Frost & Sullivan released a report last week that did the hard job of tracing the path of Google in unified communications. The company is getting into unified communications and communications (UC and UCC) in a big way.
Google doesn’t really call it unified communications. At this point, it is important to see the broader picture and not be limited by the labels given to a sector by outsiders. In other words, Google has made many moves – they are outlined in the Frost & Sullivan release and elsewhere – that create a deep UC platform. But, at the same time, it doesn’t say in an outright sense that it wants to be a UC player. It is taking the steps and establishing the platform – but not using the name.
The strategy is a work in progress. Frost & Sullivan suggests that Google’s UCC platform is geared more toward small and medium-sized businesses than to enterprises.
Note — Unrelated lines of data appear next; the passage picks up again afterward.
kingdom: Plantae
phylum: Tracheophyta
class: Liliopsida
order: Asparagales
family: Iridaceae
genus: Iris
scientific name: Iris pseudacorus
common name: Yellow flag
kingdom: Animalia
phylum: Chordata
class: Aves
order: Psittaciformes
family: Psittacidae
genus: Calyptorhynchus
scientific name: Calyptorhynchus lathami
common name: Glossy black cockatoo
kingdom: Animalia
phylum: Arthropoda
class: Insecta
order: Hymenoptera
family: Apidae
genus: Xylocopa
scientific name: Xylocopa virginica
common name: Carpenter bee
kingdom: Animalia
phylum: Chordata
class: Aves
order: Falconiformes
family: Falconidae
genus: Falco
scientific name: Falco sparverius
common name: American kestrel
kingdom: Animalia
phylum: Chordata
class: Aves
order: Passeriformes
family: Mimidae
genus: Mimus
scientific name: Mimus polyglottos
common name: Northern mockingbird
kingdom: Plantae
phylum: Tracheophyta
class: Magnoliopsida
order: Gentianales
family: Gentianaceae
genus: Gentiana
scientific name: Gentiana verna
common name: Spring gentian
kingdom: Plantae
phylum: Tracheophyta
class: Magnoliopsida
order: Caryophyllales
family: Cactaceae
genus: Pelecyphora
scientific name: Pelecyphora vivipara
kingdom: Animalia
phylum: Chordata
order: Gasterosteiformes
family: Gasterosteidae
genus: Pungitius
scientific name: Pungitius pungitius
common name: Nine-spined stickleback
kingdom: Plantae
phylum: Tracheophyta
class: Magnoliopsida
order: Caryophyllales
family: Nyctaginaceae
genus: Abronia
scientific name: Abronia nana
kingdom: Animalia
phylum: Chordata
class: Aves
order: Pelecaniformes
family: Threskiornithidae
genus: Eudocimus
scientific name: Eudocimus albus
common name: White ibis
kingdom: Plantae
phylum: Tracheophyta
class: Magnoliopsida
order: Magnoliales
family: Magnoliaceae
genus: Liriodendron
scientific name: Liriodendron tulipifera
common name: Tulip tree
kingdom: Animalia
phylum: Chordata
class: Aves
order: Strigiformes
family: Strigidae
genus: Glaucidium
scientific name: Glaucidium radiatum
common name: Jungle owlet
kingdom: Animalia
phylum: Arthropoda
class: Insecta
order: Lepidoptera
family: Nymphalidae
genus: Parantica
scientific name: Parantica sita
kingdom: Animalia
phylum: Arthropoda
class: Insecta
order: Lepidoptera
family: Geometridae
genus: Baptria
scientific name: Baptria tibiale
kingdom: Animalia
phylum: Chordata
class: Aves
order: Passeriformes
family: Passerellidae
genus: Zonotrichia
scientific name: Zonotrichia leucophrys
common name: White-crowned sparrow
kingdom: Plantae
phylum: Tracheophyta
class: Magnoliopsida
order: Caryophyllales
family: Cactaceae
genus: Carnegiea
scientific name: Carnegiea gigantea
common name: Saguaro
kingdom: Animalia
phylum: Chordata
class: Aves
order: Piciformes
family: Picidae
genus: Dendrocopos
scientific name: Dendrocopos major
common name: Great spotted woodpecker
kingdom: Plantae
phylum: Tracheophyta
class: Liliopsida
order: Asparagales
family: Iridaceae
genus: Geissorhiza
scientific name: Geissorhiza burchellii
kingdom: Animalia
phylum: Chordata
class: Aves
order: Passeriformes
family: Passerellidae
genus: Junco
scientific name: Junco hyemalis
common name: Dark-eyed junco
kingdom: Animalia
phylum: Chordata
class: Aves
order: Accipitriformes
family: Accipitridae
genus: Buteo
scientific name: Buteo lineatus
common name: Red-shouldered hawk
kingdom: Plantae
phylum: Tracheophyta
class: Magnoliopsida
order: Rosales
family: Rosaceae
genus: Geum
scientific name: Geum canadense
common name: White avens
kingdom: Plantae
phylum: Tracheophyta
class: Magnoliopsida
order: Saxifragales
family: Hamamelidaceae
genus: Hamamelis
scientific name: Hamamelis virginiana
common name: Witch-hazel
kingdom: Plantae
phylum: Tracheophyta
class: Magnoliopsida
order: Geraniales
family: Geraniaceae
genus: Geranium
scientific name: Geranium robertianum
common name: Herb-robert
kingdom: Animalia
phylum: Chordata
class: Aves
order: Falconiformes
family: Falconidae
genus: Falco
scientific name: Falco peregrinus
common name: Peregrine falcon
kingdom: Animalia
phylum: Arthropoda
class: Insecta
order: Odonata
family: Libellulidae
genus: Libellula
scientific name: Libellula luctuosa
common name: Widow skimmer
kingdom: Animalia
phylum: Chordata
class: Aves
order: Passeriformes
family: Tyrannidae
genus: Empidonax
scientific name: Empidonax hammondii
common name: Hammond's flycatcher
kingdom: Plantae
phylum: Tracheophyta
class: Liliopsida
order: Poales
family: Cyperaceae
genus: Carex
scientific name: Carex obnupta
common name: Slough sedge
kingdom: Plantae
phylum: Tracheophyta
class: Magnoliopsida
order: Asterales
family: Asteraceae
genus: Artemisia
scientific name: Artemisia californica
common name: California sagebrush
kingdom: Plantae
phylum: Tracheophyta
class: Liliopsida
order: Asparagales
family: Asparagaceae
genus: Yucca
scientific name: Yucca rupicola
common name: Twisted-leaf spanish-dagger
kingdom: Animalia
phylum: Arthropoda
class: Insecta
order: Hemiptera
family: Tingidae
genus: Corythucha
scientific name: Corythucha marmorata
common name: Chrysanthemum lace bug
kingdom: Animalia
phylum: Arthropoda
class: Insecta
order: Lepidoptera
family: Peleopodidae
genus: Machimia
Current Analysis’ Brian Riggs makes a great point in this No Jitter post. The UC and UC-like products that Google offers are free. This is great in the consumer sector, but enterprise users generally pay for things – and then threaten not to pay for them if they aren’t tweaked in a direction more to their liking. The free nature of the products removes any impetus for Google to change them and the normal mechanism by which enterprises would drive these changes. Thus, in the final analysis, what Google offers may not be precisely what the organization is looking for. SMBs may use imperfect products to save a few bucks, but enterprises are much less likely to.
As Gary Kim points out at TMCnet, UC may be a fancy way of defining the new voice infrastructure, with some added bells and whistles. While many people say that UC is a whole lot more, the old challenge of defining things clearly still exists. Google is bringing a lot to the table – but, unfortunately, clarity isn’t one of those things.